Forced Reassignments Ignite Internal Crisis, Prompting Public Employee Protest

Beyond cost issues, a larger internal crisis at Meta stems from the AI-driven organizational restructuring. The Applied AI department, established in March 2026 with about 6,500 engineers and product managers, saw a significant number of employees forcibly reassigned with little warning. In May, Meta cited its AI transition as the reason for cutting approximately 8,000 jobs, with another 7,000 people moved into new AI-related projects.

The primary work for many of these reassigned engineers now involves generating puzzles, writing programming challenges, and completing model test evaluations to provide data for AI model training. For engineers accustomed to product development and feature launches, this shift is widely perceived as a career demotion. One current employee described the situation:

"You suddenly have no life purpose, you barely talk to anyone, and you just repeat these tasks mechanically every week."

Another employee stated bluntly:

"Most people find this kind of work suffocating."

An excessively flat organizational structure has further exacerbated tensions. Reports indicate that in some Applied AI teams, each manager oversees around 50 direct reports, leading to a lack of support for employees, unclear promotion pathways, and difficulty gaining managerial visibility. The pent-up frustration erupted during a live all-hands meeting this week when an attendee, losing emotional control, interrupted a speaker with profanity, demanding that those present relay criticism to a specific AI executive, calling the individual "an asshole." Previously, over 1,600 Meta employees had signed a petition calling for the halt of an internal project collecting AI training data by recording U.S. employees' mouse clicks, keystrokes, and screen activity. Meta later scaled back the project slightly under pressure.

Zuckerberg Acknowledges Errors as Management Scrambles for Repairs

Faced with the escalating internal crisis, Meta's top executives have made public statements. Instagram's Chief Product Officer, Chris Cox, described the past few months at the all-hands meeting as a "hard" and "brutal" period, comparing employees' situation to "running a marathon in a hailstorm, having your teammates swapped out mid-race, while someone is filming the whole thing." He offered an unusually measured assessment of AI itself:

"It's not a god, and it's not a demon. It's not as good as you think, and it's not as bad as you think."

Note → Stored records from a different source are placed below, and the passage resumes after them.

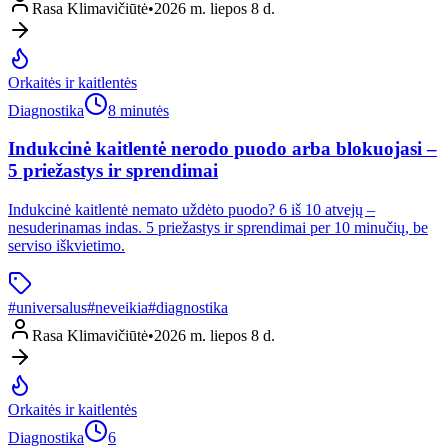
Rasa Klimavičiūtė
•
2026 m. liepos 8 d.
Orkaitės ir kaitlentės
Diagnostika
8 minutės
Indukcinė kaitlentė nerodo puodo arba blokuojasi –
5 priežastys ir sprendimai
Indukcinė kaitlentė nemato uždėto puodo? 6 iš 10 atvejų –
nesuderinamas indas. 5 priežastys ir sprendimai per 10 minučių, be
serviso iškvietimo.
#
universalus
#
neveikia
#
diagnostika
Rasa Klimavičiūtė
•
2026 m. liepos 8 d.
Orkaitės ir kaitlentės
Diagnostika
6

Zuckerberg's language in the internal memo was more direct: "Given the complexity of these adjustments, we made mistakes." He promised to provide "as much stability as possible," announced a large-scale hackathon for July, and began adjusting the Applied AI department's management structure. According to Reuters, Zuckerberg also indicated he does not expect further company-wide layoffs this year.

Analysts note that these statements show Meta's leadership recognizes that this round of restructuring is posing a substantive threat to its talent pool. Engineering talent is the scarcest resource in the current AI race. If core employees continue to feel marginalized, the risk of their departure could create significant repercussions at critical competitive junctures. Whether the current repair measures can genuinely stabilize morale remains to be seen.